Maybe I didn't specify.........typhoons were made with cheap parts, forks , goose neck was folded rather than solid, wheels weren't chrome etc. so most  convert to a better model since the frame is the same etc, I would never re-paint any bike , unless it was already re-painted . This question was directed to anyone with knowledge about typhoon conversions. But thanks for your opinion on the paint.


----------



## dla (Oct 9, 2017)

They only offered four middleweights in 1968... Panther, Deluxe Typhoon, Typhoon and Heavy-Duty. The Panther was top of the line but the frame was different to support the slimline tank.


----------



## Schwinnzer (Oct 9, 2017)

That's a bummer. Well I guess it will remain an upgraded typhoon. Thanks for answering my question. I probably should have checked the catalog on that year. Not a very good selection of middleweights in 1968. At least it rides like a panther. Hahaha


----------



## kingsting (Oct 11, 2017)

The sky is the limit with a Typhoon! Here's mine! Yes, it came from the factory in that color...


----------



## Schwinnzer (Oct 11, 2017)

kingsting said:


> The sky is the limit with a Typhoon! Here's mine! Yes, it came from the factory in that color...
> 
> View attachment 690597



Bitchin!! Super premium deluxe mark IV "jagphoon" that thing is spotless.


----------



## kingsting (Oct 11, 2017)

Schwinnzer said:


> Bitchin!! Super premium deluxe mark IV "jagphoon" that thing is spotless.

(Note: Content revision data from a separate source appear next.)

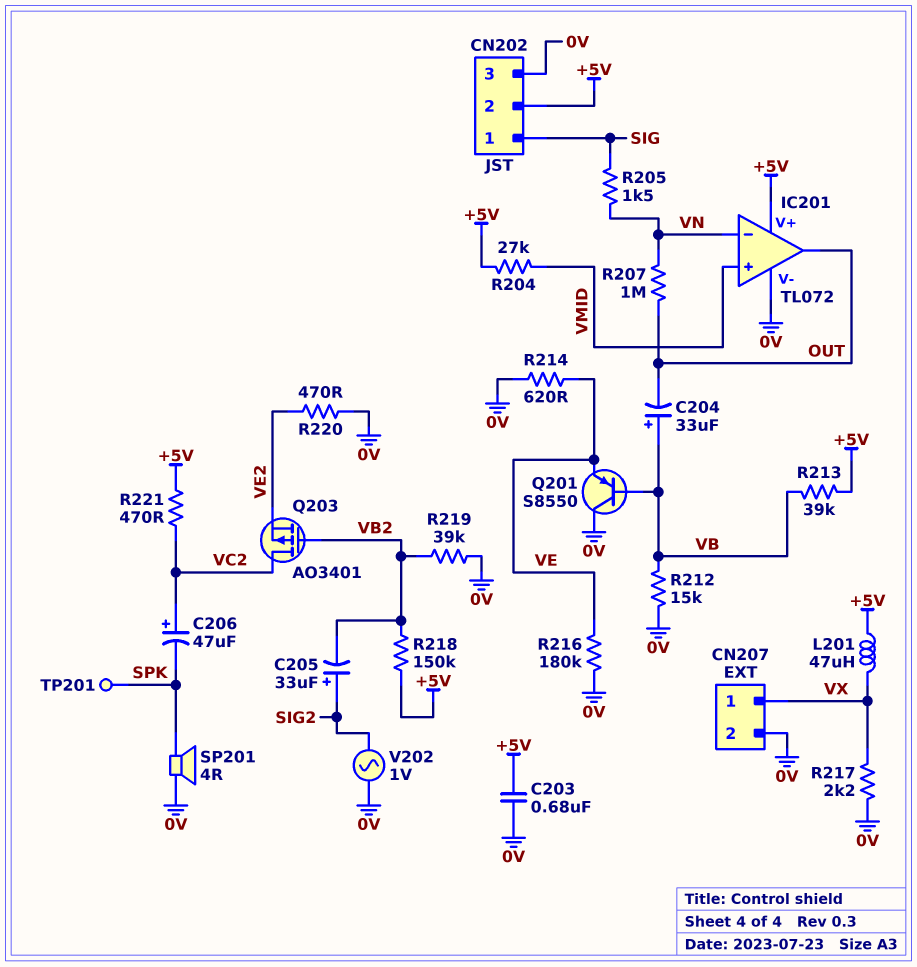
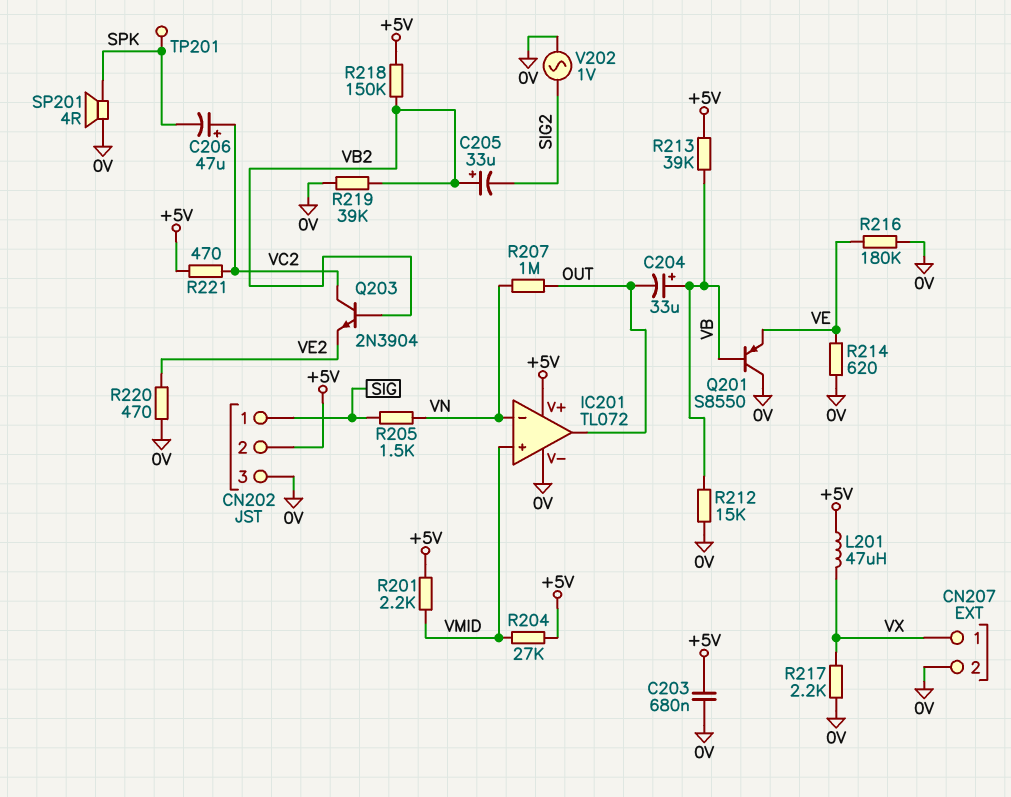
C205: 33uF (plus SIG2, minus VB2) -> 33uF (plus VB2, minus SIG2)
Q203: PMOS AO3401 (G VB2, D VC2, S VE2) -> NPN 2N3904 (B VB2, C VC2, E VE2)
R201: none -> 2.2k (+5V, VMID)

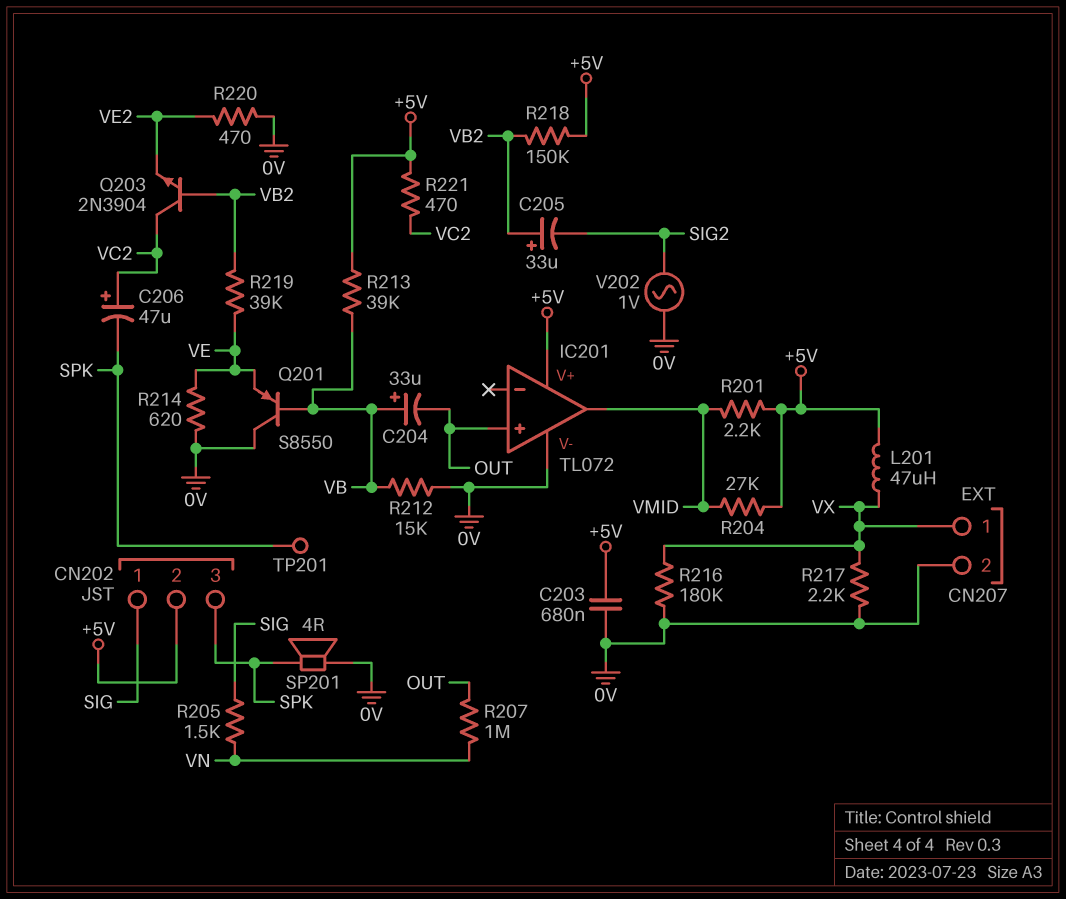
CN202 pin 3: 0V -> SPK
IC201 pin in+: VMID -> OUT
IC201 pin in-: VN -> none
IC201 pin out: OUT -> VMID
R216: 180k (0V, VE) -> 180k (0V, VX)
R219: 39k (0V, VB2) -> 39k (VB2, VE)

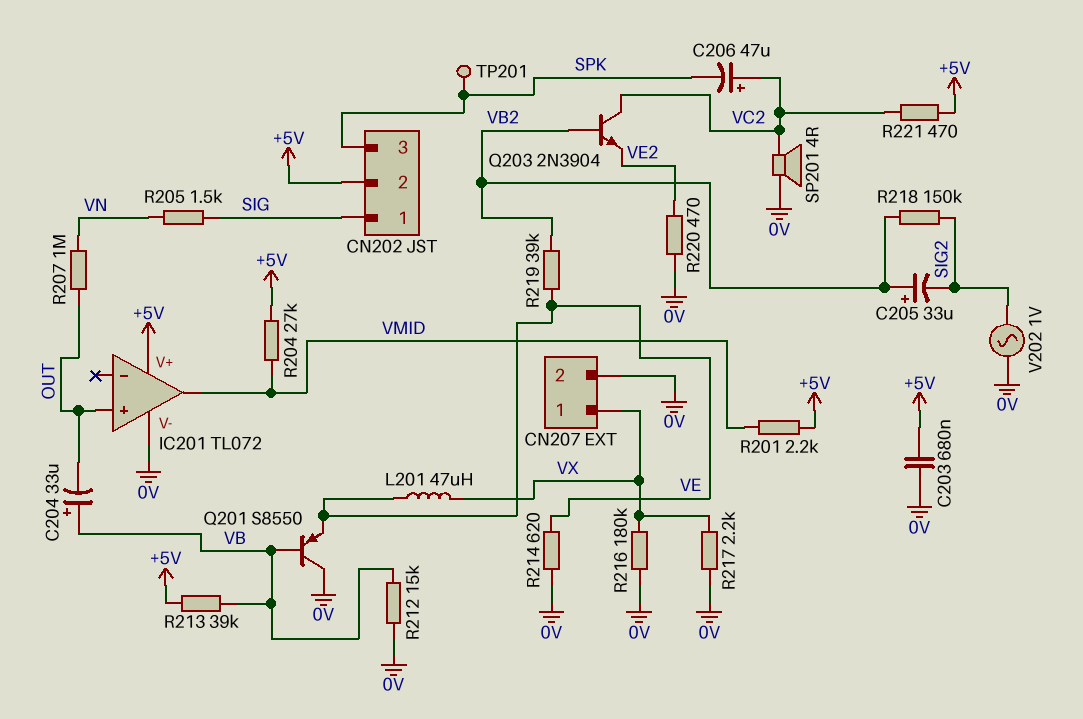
L201: 47uH (+5V, VX) -> 47uH (VE, VX)
R218: 150k (+5V, VB2) -> 150k (SIG2, VB2)
SP201: speaker 4R (0V, SPK) -> speaker 4R (0V, VC2)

I was just going to call it a Super Deluxe Typhoon but I like your description better!


----------



## dla (Oct 11, 2017)

Here's my only middleweight... '68 Panther "Deluxe" with added spring fork and upgraded deluxe seat and bow pedals.


----------



## Schwinnzer (Oct 11, 2017)

dla said:


> Here's my only middleweight... '68 Panther "Deluxe" with added spring fork and upgraded deluxe seat and bow pedals.
> 
> View attachment 690796



Nice!!!!


----------



## Justin Brensinger (Oct 14, 2017)

kingsting said:


> The sky is the limit with a Typhoon! Here's mine! Yes, it came from the factory in that color...
> 
> View attachment 690597



Wow! I've seen them sky blue but never pink...cool!


----------



## Freqman1 (Oct 14, 2017)

Of course you could always add a few things to make it stand out....


----------



## Schwinnzer (Oct 14, 2017)

Freqman1 said:


> Of course you could always add a few things to make it stand out....
> 
> View attachment 691980



Totally bitchin!!!


----------



## tacklebox (Oct 15, 2017)

You could just loose the chain guard call it a schwinn and ride the crap out of it


Sent from my iPad using Tapatalk


----------



## Drwizzletooth (Oct 22, 2017)

my first original paint bike I bought about twenty years ago. Still have it,gave it to my wife when we were dating 17 years ago and yes she I very talk.


----------